COUNTERPOINT: The world could do with less of Josh’s dancing

On an average Thursday Josh goes to school, and sits down. When he’s not browsing Reddit or reading Matthew Yglesias (some blogger you’ve probably never heard of), he talks to his six law school friends, all of whom are in 3L.

The only way Josh can relieve himself after such an apocalyptically boring day is to get sweaty and grimy on some club’s dance floor. With Luke Gill.

When Josh bothers to talk to anyone at Pub Night it is about unapologetically – partisan us political commentary. Did you know that Josh identifies with the socially-liberal values and fairness-based economic policies of the Democratic Party? Probs not, as Josh doesn’t like meeting new people.

That is truly a shame, because there are a great many fascinating people in ut Law, many of whom I have been fortunate to get to know at Pub Night. [This is the part of Counterpoint where I tout my own bona fides as a welcoming and friendly 3L and make ad homonym attacks on Josh suggesting that he is a jerk. Also, Josh has 80 more Facebook friends than me.]
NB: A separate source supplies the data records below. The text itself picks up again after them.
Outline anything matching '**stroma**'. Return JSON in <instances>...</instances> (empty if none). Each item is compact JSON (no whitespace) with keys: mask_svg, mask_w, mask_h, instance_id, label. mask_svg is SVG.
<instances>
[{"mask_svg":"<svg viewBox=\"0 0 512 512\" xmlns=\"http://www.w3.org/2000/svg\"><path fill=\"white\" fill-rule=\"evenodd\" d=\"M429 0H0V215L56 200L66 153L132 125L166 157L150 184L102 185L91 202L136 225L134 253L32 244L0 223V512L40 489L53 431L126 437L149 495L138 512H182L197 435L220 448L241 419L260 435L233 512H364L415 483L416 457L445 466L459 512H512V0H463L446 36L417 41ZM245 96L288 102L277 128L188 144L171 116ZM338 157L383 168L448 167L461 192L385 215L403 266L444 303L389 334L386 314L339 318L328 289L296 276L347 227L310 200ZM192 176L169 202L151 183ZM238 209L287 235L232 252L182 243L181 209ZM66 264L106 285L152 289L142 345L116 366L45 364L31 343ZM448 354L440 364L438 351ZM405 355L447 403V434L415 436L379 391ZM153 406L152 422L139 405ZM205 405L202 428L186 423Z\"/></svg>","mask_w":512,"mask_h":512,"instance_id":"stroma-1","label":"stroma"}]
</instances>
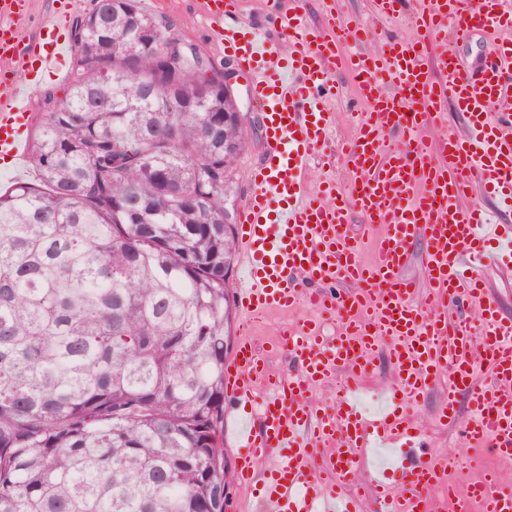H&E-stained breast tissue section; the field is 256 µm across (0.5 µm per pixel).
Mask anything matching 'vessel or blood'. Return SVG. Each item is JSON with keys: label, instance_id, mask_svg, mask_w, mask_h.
I'll return each mask as SVG.
<instances>
[{"label": "vessel or blood", "instance_id": "obj_1", "mask_svg": "<svg viewBox=\"0 0 512 512\" xmlns=\"http://www.w3.org/2000/svg\"><path fill=\"white\" fill-rule=\"evenodd\" d=\"M288 13L272 11L291 50L281 54L255 28L226 26L236 0H204L202 14L224 49L251 77V95L264 113L266 155L255 171L238 229L242 245L237 300L244 322L274 310L306 303L313 319L286 328L281 347L298 367L295 377L273 380L259 351L240 338L224 365V392L232 402L226 433L238 453L234 477L252 482L265 469L259 503L263 512H341L339 488L355 484L365 469L364 448L372 442L402 447L394 468L399 501L383 477L372 483L384 512H429L430 492L446 475L450 455L419 452L421 428L411 403L447 377L441 423L458 422L467 400L473 420L459 424L474 446L512 459V320L499 318L497 300L486 288L485 263L512 264V224L493 223L470 205L476 189L512 209V0H431L418 17L424 35L386 51L359 56L353 80L369 105L354 115L356 137L341 156L352 167L348 185L321 183L304 194L309 160L329 141L334 94L329 72L347 40H362L358 27L334 23L311 27L305 0ZM76 0H63L38 34L16 25L29 0H0V156L24 161L31 92L49 75L68 78L71 43L65 37ZM453 29L459 39L475 32L510 31L486 54L473 75L451 47L437 56L440 82L423 67L430 38ZM453 101L465 113L467 131L449 136L428 153L419 131L440 124L441 106ZM502 104L490 114L491 104ZM408 135L405 146L382 152L385 127ZM362 215L377 231L374 254L362 262L352 243L348 216ZM426 244L425 267L432 307L414 298L401 271L416 240ZM351 284L342 295L325 291L335 281ZM478 311L470 324L456 315ZM340 320L341 333L321 336L319 322ZM384 349L396 382L383 407L368 415L357 401L361 380L376 349ZM485 362L490 381L476 362ZM350 381L330 406L311 402L313 390L336 370ZM449 512H512V485L479 479L465 490L449 485L440 499Z\"/></svg>", "mask_w": 512, "mask_h": 512}]
</instances>
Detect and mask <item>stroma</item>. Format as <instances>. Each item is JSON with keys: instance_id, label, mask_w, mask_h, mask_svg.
Returning a JSON list of instances; mask_svg holds the SVG:
<instances>
[{"instance_id": "stroma-1", "label": "stroma", "mask_w": 512, "mask_h": 512, "mask_svg": "<svg viewBox=\"0 0 512 512\" xmlns=\"http://www.w3.org/2000/svg\"><path fill=\"white\" fill-rule=\"evenodd\" d=\"M427 2L407 0L395 17L378 23L374 20L373 0H306L308 18L314 28L324 29L332 20L338 19L361 22L368 25L370 31L367 39L349 45L336 62L334 79L340 93L328 104L332 135L322 152L314 156L308 165L303 182L305 190H312L326 180L343 184L351 178L349 169L336 151V144L353 135L352 115L366 111L367 105L352 80L350 58L360 53L377 52L389 42L411 41L419 31L416 17L420 10L426 8ZM289 4L290 0H239L235 19L258 27L278 50L283 51L288 43L270 24L269 9L274 6L284 12ZM201 9L202 0H157L148 15L156 22L169 25L174 36L192 44L200 54L211 58L216 64L229 62L228 53L217 50L208 30L204 28ZM236 91L250 131L249 147L238 159L233 172L235 193L228 203L230 210L238 215L242 213L251 192V174L264 160V145L260 109L250 97V78L246 73H239ZM308 314V308L300 305L288 311L271 312L264 322L251 327L250 337L265 358L270 374L286 376L294 371V363L277 348L276 341L284 327L306 319ZM442 399V389L430 390L420 397L415 416L422 427L426 448L437 454L450 452L460 458L461 466L449 471L448 482L461 485L491 470L503 483H512V460L493 457L487 449L466 444L459 435L457 425L445 426L438 422Z\"/></svg>"}]
</instances>
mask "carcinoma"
Wrapping results in <instances>:
<instances>
[{
  "mask_svg": "<svg viewBox=\"0 0 512 512\" xmlns=\"http://www.w3.org/2000/svg\"><path fill=\"white\" fill-rule=\"evenodd\" d=\"M76 19L33 182L0 190V512H224V91L134 0ZM179 99L172 112L159 98Z\"/></svg>",
  "mask_w": 512,
  "mask_h": 512,
  "instance_id": "cac0c4a2",
  "label": "carcinoma"
}]
</instances>
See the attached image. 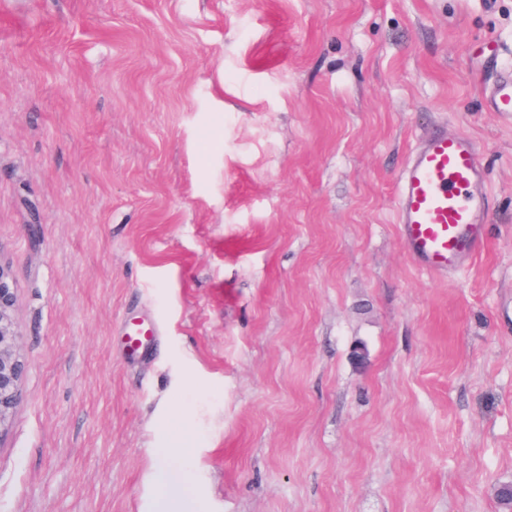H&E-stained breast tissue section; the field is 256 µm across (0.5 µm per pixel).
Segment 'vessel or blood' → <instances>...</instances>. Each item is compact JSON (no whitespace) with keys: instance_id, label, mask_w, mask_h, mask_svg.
Here are the masks:
<instances>
[{"instance_id":"vessel-or-blood-1","label":"vessel or blood","mask_w":512,"mask_h":512,"mask_svg":"<svg viewBox=\"0 0 512 512\" xmlns=\"http://www.w3.org/2000/svg\"><path fill=\"white\" fill-rule=\"evenodd\" d=\"M491 112L512 114V75L502 76L487 97ZM396 222L415 265L431 274L463 268L483 249L490 205L485 157L468 135L435 130L409 153L397 180ZM132 350L149 346L155 320L125 321Z\"/></svg>"}]
</instances>
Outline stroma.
Wrapping results in <instances>:
<instances>
[{
    "mask_svg": "<svg viewBox=\"0 0 512 512\" xmlns=\"http://www.w3.org/2000/svg\"><path fill=\"white\" fill-rule=\"evenodd\" d=\"M509 72L512 0H0V512H162V448L186 512H512ZM437 128L493 207L447 278L394 210ZM487 109L491 112L512 114V75H504L487 97ZM13 304L10 273L0 264V438L11 425L25 370L11 315ZM124 333L127 336L130 348L133 351L144 350L149 346L155 336L160 334L158 323L150 319L126 320L123 325ZM186 453L185 449L182 448H162L161 454L162 459L157 470V483L164 494L163 500L165 501H178L181 499L187 487L186 480L180 477H172L174 474H170L172 463L174 460L182 457Z\"/></svg>",
    "mask_w": 512,
    "mask_h": 512,
    "instance_id": "35a3bbf8",
    "label": "stroma"
}]
</instances>
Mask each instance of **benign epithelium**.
<instances>
[{
    "mask_svg": "<svg viewBox=\"0 0 512 512\" xmlns=\"http://www.w3.org/2000/svg\"><path fill=\"white\" fill-rule=\"evenodd\" d=\"M13 304L10 273L0 264V438L11 425L25 370L11 315Z\"/></svg>",
    "mask_w": 512,
    "mask_h": 512,
    "instance_id": "1",
    "label": "benign epithelium"
}]
</instances>
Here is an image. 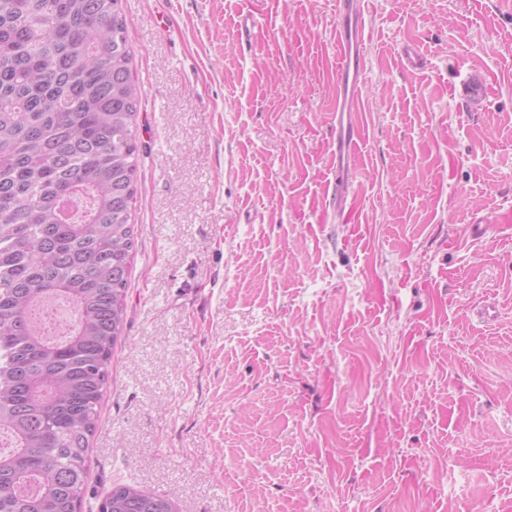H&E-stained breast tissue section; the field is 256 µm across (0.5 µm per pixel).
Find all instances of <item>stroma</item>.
Returning a JSON list of instances; mask_svg holds the SVG:
<instances>
[{"mask_svg":"<svg viewBox=\"0 0 512 512\" xmlns=\"http://www.w3.org/2000/svg\"><path fill=\"white\" fill-rule=\"evenodd\" d=\"M120 6L137 250L81 512H512V0H365L341 167L336 0ZM99 509V512H177L171 499L128 483L112 486Z\"/></svg>","mask_w":512,"mask_h":512,"instance_id":"stroma-1","label":"stroma"}]
</instances>
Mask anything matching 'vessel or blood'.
Wrapping results in <instances>:
<instances>
[{"label": "vessel or blood", "instance_id": "1", "mask_svg": "<svg viewBox=\"0 0 512 512\" xmlns=\"http://www.w3.org/2000/svg\"><path fill=\"white\" fill-rule=\"evenodd\" d=\"M336 155H350L358 134L353 116L361 101L364 71L365 32L364 0H336Z\"/></svg>", "mask_w": 512, "mask_h": 512}]
</instances>
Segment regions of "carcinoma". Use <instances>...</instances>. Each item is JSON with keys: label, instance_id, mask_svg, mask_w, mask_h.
Listing matches in <instances>:
<instances>
[{"label": "carcinoma", "instance_id": "1", "mask_svg": "<svg viewBox=\"0 0 512 512\" xmlns=\"http://www.w3.org/2000/svg\"><path fill=\"white\" fill-rule=\"evenodd\" d=\"M119 0H0V512H81L126 318L140 97ZM99 512H176L118 483Z\"/></svg>", "mask_w": 512, "mask_h": 512}]
</instances>
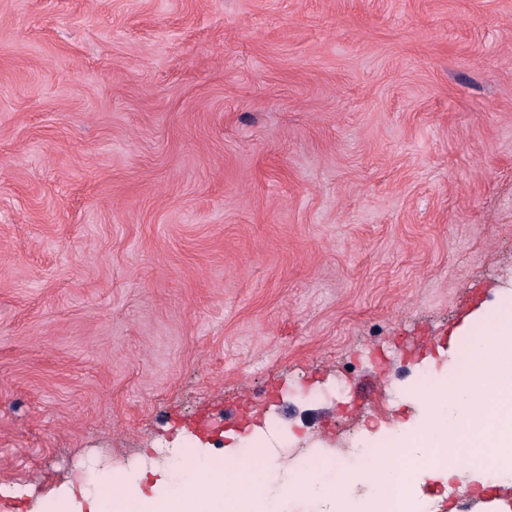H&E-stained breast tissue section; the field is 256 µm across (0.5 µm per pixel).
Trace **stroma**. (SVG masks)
I'll return each mask as SVG.
<instances>
[{
	"label": "stroma",
	"mask_w": 512,
	"mask_h": 512,
	"mask_svg": "<svg viewBox=\"0 0 512 512\" xmlns=\"http://www.w3.org/2000/svg\"><path fill=\"white\" fill-rule=\"evenodd\" d=\"M511 297L512 0H0V512L396 440Z\"/></svg>",
	"instance_id": "stroma-1"
}]
</instances>
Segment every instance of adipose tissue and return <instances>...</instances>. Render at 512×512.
<instances>
[{
    "label": "adipose tissue",
    "mask_w": 512,
    "mask_h": 512,
    "mask_svg": "<svg viewBox=\"0 0 512 512\" xmlns=\"http://www.w3.org/2000/svg\"><path fill=\"white\" fill-rule=\"evenodd\" d=\"M430 415L376 459L335 485L311 476L305 490L321 512H336L338 498L355 499L367 489L373 512H409L416 475L458 484L460 491L504 487L512 482V311L484 327L470 345L465 371L448 370L434 384ZM190 481L144 499L138 480L109 486L91 512H108L128 500L148 501L155 512H195L198 502L213 512H266L269 496L263 462L243 463L238 449L224 456L195 451Z\"/></svg>",
    "instance_id": "adipose-tissue-1"
}]
</instances>
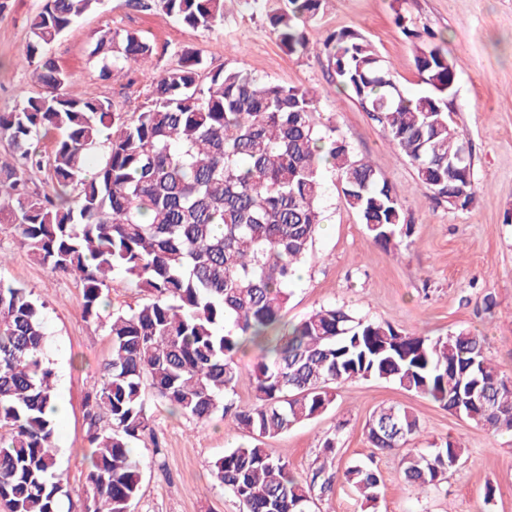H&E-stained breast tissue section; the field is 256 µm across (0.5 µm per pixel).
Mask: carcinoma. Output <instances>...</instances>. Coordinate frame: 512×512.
<instances>
[{"instance_id": "carcinoma-1", "label": "carcinoma", "mask_w": 512, "mask_h": 512, "mask_svg": "<svg viewBox=\"0 0 512 512\" xmlns=\"http://www.w3.org/2000/svg\"><path fill=\"white\" fill-rule=\"evenodd\" d=\"M103 0H44L30 22L23 60L36 64L41 92L0 113V223L51 272L82 287L83 314L100 319L107 281L117 274L152 296L105 323L112 348L88 400L91 446L87 512H131L142 465L131 445L152 433L149 398L206 423L231 417L253 442L227 450L212 476L245 512H315L331 488L326 465L306 481L264 440L310 421L356 379L391 382L493 433H512V380L488 355L485 339L461 329L447 336L405 332L323 307L289 327L281 312L322 221L324 175L333 171L345 203L373 242L396 249L409 236L403 207L370 161L323 131L316 99L273 84L240 66L207 69L199 53L180 52L176 66L153 78L142 110L126 117L110 101L68 89L70 77L47 48ZM322 0H287L269 16L287 53L310 50L305 23ZM160 9L181 25L209 31L224 20V0H125ZM415 66L431 88L408 96L364 36L329 35L324 48L337 84L353 95L388 144L403 153L436 199L475 198L472 154L452 125L446 97L453 63L428 34ZM153 46L114 28L92 43L90 61L105 80L145 69ZM45 157L35 144L48 135ZM102 162L89 171L94 151ZM48 169L52 191L29 189L26 173ZM43 305L25 288L0 280V501L8 512H58L64 495L52 453L56 420L52 370L43 355ZM258 350L248 370L254 401L233 399L243 374L237 355ZM343 426L325 439L324 457L341 449ZM419 431L400 405L376 408L366 423L372 453L344 479L368 504L377 501L378 454L403 451L405 481L436 486L467 455L446 440L427 452L407 447Z\"/></svg>"}]
</instances>
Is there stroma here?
Returning a JSON list of instances; mask_svg holds the SVG:
<instances>
[{
  "mask_svg": "<svg viewBox=\"0 0 512 512\" xmlns=\"http://www.w3.org/2000/svg\"><path fill=\"white\" fill-rule=\"evenodd\" d=\"M42 5L43 0H0V113L19 108L25 95L38 89L31 66L20 58L30 20ZM285 6L286 0H259L250 9L243 0H224L223 22L200 32L162 11L104 0L48 52L70 75L71 91L110 100L125 112L144 103L150 76L174 65L184 49L198 52L208 67L242 66L313 93L317 124L335 127L338 138L371 161L401 202L411 235L395 250L375 244L346 206L335 175L326 173L324 222L291 288L283 323L299 322L323 306H342L401 331L445 336L475 330L501 374L512 376V0H322L304 28L310 53L293 55L279 47L268 20ZM107 28L135 33L153 45L149 74L100 78L88 54L97 33ZM427 29L443 36L457 70L448 111L469 142L478 186L474 202L464 209L433 199L409 160L387 144L380 126L355 98L337 89L323 52L329 34L358 31L391 67L405 94L420 95L426 86L414 63L416 35ZM0 252L6 255L0 279L27 288L44 305V355L65 407L53 448L66 490L60 509L85 512L86 398L102 375L111 338L103 324L84 319L80 286L36 263L6 224H0ZM391 404L407 406L417 416L416 450L449 438L468 448L467 459L438 486L408 485L398 454L372 455L366 421L375 407ZM148 413L157 441L135 444L143 479L132 512H244L236 495L212 476L213 462L244 443L242 430L228 418L202 424L172 414L156 401ZM337 431L342 450L324 459L321 444ZM266 446L300 476L322 464L334 474L332 491L318 503L320 512H512V434L489 433L390 382L338 385L330 409L267 439ZM369 455L381 478L380 496L372 504L358 498L343 477L351 462Z\"/></svg>",
  "mask_w": 512,
  "mask_h": 512,
  "instance_id": "obj_1",
  "label": "stroma"
}]
</instances>
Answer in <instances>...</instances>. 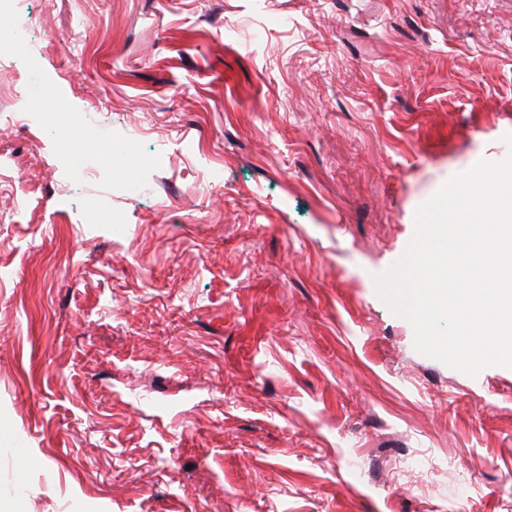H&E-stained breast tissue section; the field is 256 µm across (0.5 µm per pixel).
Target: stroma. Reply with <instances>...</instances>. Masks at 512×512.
<instances>
[{
	"mask_svg": "<svg viewBox=\"0 0 512 512\" xmlns=\"http://www.w3.org/2000/svg\"><path fill=\"white\" fill-rule=\"evenodd\" d=\"M1 29L0 512H512V367L419 353L374 281L512 157V0H0Z\"/></svg>",
	"mask_w": 512,
	"mask_h": 512,
	"instance_id": "35a3bbf8",
	"label": "stroma"
}]
</instances>
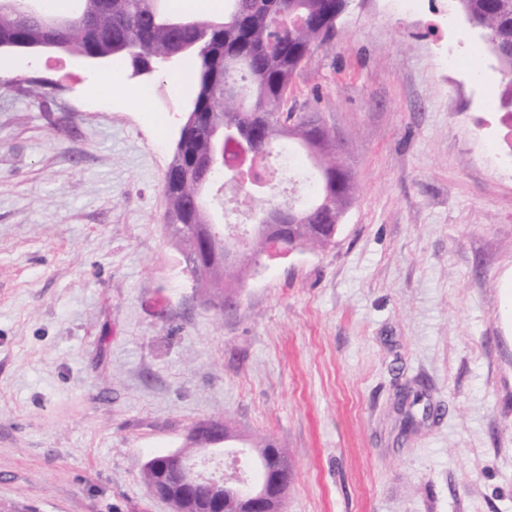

As Ashvin said, completely un-ironically, Pub Night “is your primary opportunity to make connections with a large number of people from different years in your casual social setting—people who will be your friends, contacts and colleagues for life.”

I would also add that Pub Night is for hitting on people, because I’m shameless like that.

In my experience, these two important objectives are much more easily accomplished at non-dance establishments. These bars—such as the Duke, its classier cousin the Bedford, and Pub-Night-blacklisted Hemingway’s—have lighting and music levels more conducive to a) recognizing the person with whom you are speaking and b) hearing the person with whom you are speaking —without having to awkwardly and intimately shout into each other’s ears.

Moreover, with all due respect to Josh’s particular skill set, my personal experience is that law students tend to be better verbal communicators than they are dance communicators. I present a much better side of myself in lively conversation than I do when I attempt the grotesque movements that Josh calls “dancing.”

Crucially, no one will ever turn down your request to dance at the Duke—because there’s no dance floor. [Although I suppose that if you for some reason did ask someone to dance there they would always turn you down.]

While my excited and occasionally-affected state at Pub Nights can make it difficult to remember the exact conversations I have, I always remember the people I meet. I’m no Andrew Robertson when it comes to knowing everybody, but I make it my weekly mission to try.

Josh, I’d be happy to see your improvised routine. I suspect it will be much more compelling than your argument.